= To do =
Extend the text on blood pullback at rat catheter tips, beginning right after its last line.

= Reading text =
- - -

When conducting in vivo work with catheters, you can’t see beneath the skin. We wanted to show what is actually happening at the tip of the catheter, where blockages can occur, and what can be done to prevent them.
Blood in the tip of a catheter can clot and form blockages, preventing sampling or infusion. Best case, an intervention is needed to clear the clot; worst case, the animal must be pulled off the study. But where and how do these blockages typically occur?
Rat Catheters (3Fr)
Test 1: Traditionally, a hemostat is used to access an externalized catheter with a blunt needle and plug. When the hemostat is released, blood pulls back as the catheter springs back to its normal shape. With a 3Fr rat catheter this pull back can be about 1µl.
Test 2: In Test 2, we show the results when using a miniature external port. These ports, such as the PinPorts™ used in Instech Vascular Access Buttons™, limit pullback to the volume vacated when the injector tip is removed from the port; this 2mm of 25ga tubing equates to about 0.5µl.
Test 3: In our third test, we demonstrate the way to eliminate the pullback completely. We show that if you apply slight pressure to the syringe plunger as you remove the injector from the port - known as positive pressure technique - you can replace the volume of the injector tip with flush or lock solution and can eliminate the blood pullback. This technique is well known to ICU nurses who deal with central venous catheters, but is not always practiced in laboratory animal research.
3Fr Rat Catheter Results
Test 1: Standard externalization with traditional technique - 6mm of blood in the catheter.

- - -

= Given records =
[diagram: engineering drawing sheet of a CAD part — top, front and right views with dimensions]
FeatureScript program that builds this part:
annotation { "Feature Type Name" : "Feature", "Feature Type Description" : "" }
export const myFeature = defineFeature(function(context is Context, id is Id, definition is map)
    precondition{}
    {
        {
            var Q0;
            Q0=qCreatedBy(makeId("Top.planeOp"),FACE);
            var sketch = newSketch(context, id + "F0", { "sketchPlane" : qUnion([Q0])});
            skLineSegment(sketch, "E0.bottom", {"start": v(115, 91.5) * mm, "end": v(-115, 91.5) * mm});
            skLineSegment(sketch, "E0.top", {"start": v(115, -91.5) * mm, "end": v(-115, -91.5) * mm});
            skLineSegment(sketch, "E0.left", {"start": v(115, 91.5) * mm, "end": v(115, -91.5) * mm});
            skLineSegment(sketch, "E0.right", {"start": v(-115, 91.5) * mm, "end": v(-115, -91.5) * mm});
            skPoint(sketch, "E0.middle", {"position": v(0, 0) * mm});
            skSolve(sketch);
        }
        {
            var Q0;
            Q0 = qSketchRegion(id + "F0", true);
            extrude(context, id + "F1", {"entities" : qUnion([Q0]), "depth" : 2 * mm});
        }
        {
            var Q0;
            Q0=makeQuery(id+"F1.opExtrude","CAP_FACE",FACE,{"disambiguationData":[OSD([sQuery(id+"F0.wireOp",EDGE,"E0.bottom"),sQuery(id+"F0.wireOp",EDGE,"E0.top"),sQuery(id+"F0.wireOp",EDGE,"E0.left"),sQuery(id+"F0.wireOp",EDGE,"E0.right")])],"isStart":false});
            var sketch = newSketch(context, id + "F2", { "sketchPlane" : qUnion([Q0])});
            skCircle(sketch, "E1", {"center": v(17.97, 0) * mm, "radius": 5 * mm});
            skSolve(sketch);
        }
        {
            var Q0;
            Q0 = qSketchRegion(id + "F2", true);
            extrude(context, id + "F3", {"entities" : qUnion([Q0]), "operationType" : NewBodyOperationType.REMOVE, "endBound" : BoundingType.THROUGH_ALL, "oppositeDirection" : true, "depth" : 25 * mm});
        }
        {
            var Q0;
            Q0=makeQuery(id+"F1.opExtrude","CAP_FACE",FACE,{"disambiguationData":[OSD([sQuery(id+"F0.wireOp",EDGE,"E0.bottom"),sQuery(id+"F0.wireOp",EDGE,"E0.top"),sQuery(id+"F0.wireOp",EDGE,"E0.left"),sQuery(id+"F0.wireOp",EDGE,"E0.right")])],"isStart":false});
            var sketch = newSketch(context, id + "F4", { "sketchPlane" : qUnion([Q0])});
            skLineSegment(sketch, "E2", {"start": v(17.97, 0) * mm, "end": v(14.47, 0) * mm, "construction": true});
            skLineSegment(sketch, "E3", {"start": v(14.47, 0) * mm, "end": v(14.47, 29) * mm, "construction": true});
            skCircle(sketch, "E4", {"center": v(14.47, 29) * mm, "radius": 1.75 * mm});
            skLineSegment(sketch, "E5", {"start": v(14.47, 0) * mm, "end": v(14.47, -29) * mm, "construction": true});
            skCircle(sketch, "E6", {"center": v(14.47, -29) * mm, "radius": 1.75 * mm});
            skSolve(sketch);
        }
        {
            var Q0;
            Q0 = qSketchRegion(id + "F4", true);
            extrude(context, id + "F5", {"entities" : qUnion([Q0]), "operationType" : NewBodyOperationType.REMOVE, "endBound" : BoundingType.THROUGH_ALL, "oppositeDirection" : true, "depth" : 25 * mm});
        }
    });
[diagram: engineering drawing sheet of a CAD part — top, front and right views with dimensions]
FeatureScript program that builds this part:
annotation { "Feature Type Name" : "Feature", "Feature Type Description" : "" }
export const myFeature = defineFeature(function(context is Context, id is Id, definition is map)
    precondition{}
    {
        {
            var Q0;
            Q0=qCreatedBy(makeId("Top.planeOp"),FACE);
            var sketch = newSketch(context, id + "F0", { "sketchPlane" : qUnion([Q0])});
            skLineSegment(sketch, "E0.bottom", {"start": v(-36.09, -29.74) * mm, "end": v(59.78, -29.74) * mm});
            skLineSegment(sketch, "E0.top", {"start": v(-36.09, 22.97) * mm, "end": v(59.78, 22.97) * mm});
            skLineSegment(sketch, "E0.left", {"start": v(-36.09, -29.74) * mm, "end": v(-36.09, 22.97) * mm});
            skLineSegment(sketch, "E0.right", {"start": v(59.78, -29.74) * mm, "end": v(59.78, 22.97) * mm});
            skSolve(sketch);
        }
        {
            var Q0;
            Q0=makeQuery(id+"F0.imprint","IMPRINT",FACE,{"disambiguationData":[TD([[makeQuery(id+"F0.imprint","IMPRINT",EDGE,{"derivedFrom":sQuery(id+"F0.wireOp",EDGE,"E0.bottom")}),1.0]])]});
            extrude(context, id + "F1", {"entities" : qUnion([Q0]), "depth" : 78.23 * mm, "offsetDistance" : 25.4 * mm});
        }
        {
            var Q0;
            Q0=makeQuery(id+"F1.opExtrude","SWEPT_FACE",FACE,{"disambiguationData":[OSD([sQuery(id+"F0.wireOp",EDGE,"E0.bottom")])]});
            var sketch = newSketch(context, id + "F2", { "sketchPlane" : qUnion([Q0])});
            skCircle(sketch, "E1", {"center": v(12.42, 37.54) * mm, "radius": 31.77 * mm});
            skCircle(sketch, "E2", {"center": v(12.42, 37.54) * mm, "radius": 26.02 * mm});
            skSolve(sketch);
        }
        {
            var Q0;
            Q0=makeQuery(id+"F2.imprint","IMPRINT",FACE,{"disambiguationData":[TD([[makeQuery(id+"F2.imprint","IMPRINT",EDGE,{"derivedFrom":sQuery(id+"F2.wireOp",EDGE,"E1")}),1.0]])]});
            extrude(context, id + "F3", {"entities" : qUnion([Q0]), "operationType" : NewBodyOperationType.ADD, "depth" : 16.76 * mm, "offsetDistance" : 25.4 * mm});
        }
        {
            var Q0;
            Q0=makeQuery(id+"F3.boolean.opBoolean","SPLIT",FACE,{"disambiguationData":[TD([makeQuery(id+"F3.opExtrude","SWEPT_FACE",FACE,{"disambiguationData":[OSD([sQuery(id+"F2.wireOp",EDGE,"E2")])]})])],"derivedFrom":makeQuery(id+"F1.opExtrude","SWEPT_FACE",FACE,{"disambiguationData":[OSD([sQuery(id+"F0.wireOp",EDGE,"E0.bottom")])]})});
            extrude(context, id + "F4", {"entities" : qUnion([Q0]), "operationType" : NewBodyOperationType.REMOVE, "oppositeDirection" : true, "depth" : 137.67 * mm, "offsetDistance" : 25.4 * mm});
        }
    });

- - -

= Exercise response =
Test 2: Vascular Access Button™ with no finger pressure - 3mm of blood in the catheter.
Test 3: VAB™ with positive pressure technique - no blood in the catheter.
Mouse Catheters (1Fr)
While positive pressure technique can improve patency of rat catheters, it can mean the difference between success and failure with mouse catheters.
Test 1: A 1Fr mouse catheter, typically used to access the mouse carotid artery or femoral vein, has a volume per cm one-tenth that of a rat catheter. As you’ll see in the video above, the results are dramatic. Even with a PinPort™, blood can be pulled back 30 to 50mm into the catheter if positive pressure technique is not used.
Test 2: Using the same setup as Test 1 with the 1Fr catheter and a VAB™, we applied the positive pressure technique and were again able to eliminate blood pullback.
1Fr Mouse Catheter Results
Test 1: VAB™ with no finger pressure - 50mm
Test 2: VAB™ with positive pressure technique - 0mm
A researcher reported anecdotally that the technique changed the success rate of mouse carotid artery catheterizations from 25% to 80%.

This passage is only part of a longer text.